> Instruction:
Look for the word "Auto" in the entries and copy each line where it appears.

[Start of Attachment]

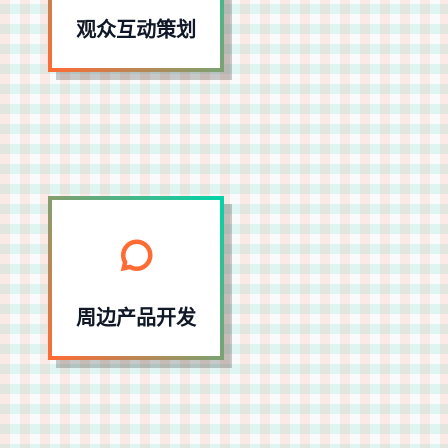
参与度与粘性。
观众互动策划
周边产品开发
围绕赛事 IP 开发球衣、纪念品、运动装备等周边
商品，支持定制化生产。
周边产品开发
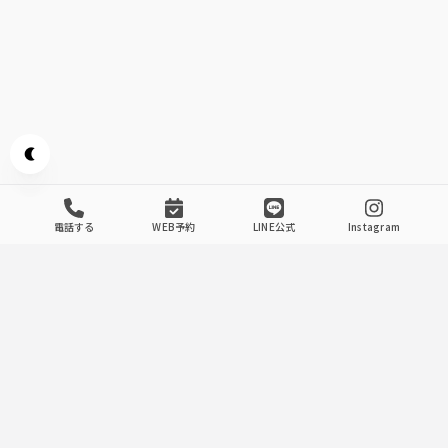
Appearance mode switch
電話する
WEB予約
LINE公式
Instagram
Our Store's Commitment
.
1
最高級の神戸牛を堪能
神戸牛を堪能する至福のステーキ専門店
港町神戸の歴史が育んだ「神戸牛」をはじめ、「松阪牛」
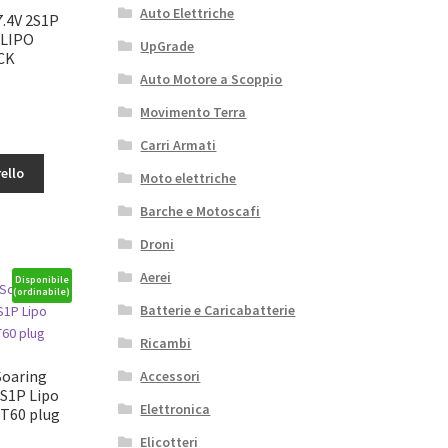
Auto Elettriche
.4V 2S1P
LIPO
UpGrade
CK
Auto Motore a Scoppio
Movimento Terra
Carri Armati
ello
Moto elettriche
Barche e Motoscafi
ER
Droni
Aerei
Disponibile
(ordinabile)
Batterie e Caricabatterie
Ricambi
Soaring
Accessori
S1P Lipo
Elettronica
XT60 plug
Elicotteri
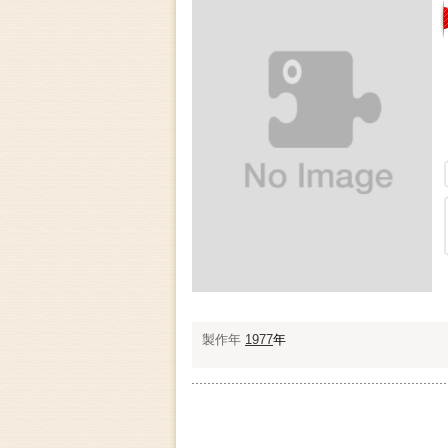
製作年
1977
年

[End of Attachment]

> Worked solution:
Auto Elettriche
Auto Motore a Scoppio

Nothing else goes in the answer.